A Hybridizable Discontinuous Galerkin Time-Domain Method With Robin Transmission Condition for Transient Thermal Analysis of 3-D Integrated Circuits

In this article, a discontinuous Galerkin time-domain (DGTD) method hybridized with Robin transmission condition (RTC-DGTD) is proposed for the transient thermal analysis of 3-D integrated circuits (ICs). As a kind of domain decomposition method (DDM), the DGTD method employs a term named numerical flux for the information exchange of solutions between neighboring subdomains. The numerical flux is a function of both temperature $T$ and heat flux q, and thus for the heat equation, apart from $T$ , the variable q has to be solved as well. To reach this, the traditional DGTD method decomposes the second-order partial-differential thermal equation into two first-order ones, which results that both $T$ and q need to be solved in the whole computational domain, thereby the computational cost is extremely expensive.

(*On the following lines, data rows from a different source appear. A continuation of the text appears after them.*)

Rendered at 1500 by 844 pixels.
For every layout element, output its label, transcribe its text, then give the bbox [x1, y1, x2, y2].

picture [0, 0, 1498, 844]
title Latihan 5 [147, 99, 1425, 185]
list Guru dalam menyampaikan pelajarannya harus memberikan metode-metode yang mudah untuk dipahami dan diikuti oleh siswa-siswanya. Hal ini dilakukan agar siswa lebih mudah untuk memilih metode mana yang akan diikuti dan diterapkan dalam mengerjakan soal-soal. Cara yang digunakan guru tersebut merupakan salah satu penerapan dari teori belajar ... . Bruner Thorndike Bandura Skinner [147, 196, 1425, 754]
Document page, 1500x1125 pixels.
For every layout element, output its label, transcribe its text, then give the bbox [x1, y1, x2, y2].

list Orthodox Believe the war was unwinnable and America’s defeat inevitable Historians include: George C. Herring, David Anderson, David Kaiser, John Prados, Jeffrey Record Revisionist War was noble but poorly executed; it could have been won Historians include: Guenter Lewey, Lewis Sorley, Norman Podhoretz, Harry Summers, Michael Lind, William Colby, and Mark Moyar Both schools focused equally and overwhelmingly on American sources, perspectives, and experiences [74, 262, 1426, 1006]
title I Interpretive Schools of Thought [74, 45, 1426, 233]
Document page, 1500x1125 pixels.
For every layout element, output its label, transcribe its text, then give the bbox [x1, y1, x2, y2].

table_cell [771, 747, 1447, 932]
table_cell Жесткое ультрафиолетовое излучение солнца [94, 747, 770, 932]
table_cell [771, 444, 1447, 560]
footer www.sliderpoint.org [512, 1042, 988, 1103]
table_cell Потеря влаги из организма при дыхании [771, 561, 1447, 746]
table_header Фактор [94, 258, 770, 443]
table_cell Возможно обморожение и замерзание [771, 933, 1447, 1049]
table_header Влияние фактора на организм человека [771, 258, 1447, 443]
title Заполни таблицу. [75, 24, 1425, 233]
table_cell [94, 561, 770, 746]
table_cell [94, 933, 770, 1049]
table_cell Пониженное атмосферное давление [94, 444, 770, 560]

In this work, to get this trouble-treated, the proposed DGTD method is directly applied to discretize the second-order heat equation. An RTC is established at the interfaces of subdomains, which serves as the second governing equation and meanwhile bridges another connection of solutions in adjacent subdomains. In this way, the new variable q is now only present at the interfaces of subdomains. Consequently, the total number of unknowns is significantly reduced compared with that in the traditional DGTD method. To further speed up the time-marching scheme, an adaptive time-stepping method in terms of the proportional–integral–derivative (PID) control algorithm is employed. Besides, by introducing a restriction operator, the globally coupled matrix equation is torn into a number of small matrix equations pertinent to each subdomain, which is later solved via a finite-element tearing and interconnecting (FETI)-like method. To validate and verify the accuracy and efficiency of the proposed algorithm, several representative examples are studied and compared with COMSOL simulations.